== Dataset records ==

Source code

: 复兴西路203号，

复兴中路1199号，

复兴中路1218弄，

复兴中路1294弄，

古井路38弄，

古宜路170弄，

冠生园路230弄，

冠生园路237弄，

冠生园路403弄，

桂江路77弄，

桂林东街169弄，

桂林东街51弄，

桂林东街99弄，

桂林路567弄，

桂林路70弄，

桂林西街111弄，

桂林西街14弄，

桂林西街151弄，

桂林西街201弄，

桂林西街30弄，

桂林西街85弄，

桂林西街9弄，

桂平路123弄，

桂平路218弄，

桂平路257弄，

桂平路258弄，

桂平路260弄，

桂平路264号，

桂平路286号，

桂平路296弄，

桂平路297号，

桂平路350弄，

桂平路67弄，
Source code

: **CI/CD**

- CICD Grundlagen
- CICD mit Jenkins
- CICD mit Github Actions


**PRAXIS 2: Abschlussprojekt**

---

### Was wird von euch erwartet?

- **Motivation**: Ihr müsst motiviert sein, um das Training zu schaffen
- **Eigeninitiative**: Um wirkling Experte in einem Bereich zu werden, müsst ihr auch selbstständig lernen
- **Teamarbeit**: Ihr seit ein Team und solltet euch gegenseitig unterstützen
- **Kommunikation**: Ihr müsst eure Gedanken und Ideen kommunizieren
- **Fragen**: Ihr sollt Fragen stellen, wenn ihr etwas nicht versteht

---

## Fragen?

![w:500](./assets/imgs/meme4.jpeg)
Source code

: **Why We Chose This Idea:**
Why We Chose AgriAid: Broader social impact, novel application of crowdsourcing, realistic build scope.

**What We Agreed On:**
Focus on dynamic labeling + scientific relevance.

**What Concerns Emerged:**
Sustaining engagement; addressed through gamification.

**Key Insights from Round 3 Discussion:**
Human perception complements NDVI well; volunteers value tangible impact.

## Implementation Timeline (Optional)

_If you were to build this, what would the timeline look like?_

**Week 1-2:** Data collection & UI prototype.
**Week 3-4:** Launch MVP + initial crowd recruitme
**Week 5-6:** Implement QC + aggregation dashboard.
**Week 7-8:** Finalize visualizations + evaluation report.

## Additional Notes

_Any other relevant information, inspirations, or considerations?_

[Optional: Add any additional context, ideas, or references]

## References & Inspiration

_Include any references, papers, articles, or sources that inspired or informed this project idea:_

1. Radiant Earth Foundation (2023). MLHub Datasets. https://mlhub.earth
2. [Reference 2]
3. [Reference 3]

===

**Job:** Nothing but the lines from the one containing "## Additional Notes" through the final line of the data above is to be reproduced, each exactly as written.

**Solved exercise:**
## Additional Notes

_Any other relevant information, inspirations, or considerations?_

[Optional: Add any additional context, ideas, or references]

## References & Inspiration

_Include any references, papers, articles, or sources that inspired or informed this project idea:_

1. Radiant Earth Foundation (2023). MLHub Datasets. https://mlhub.earth
2. [Reference 2]
3. [Reference 3]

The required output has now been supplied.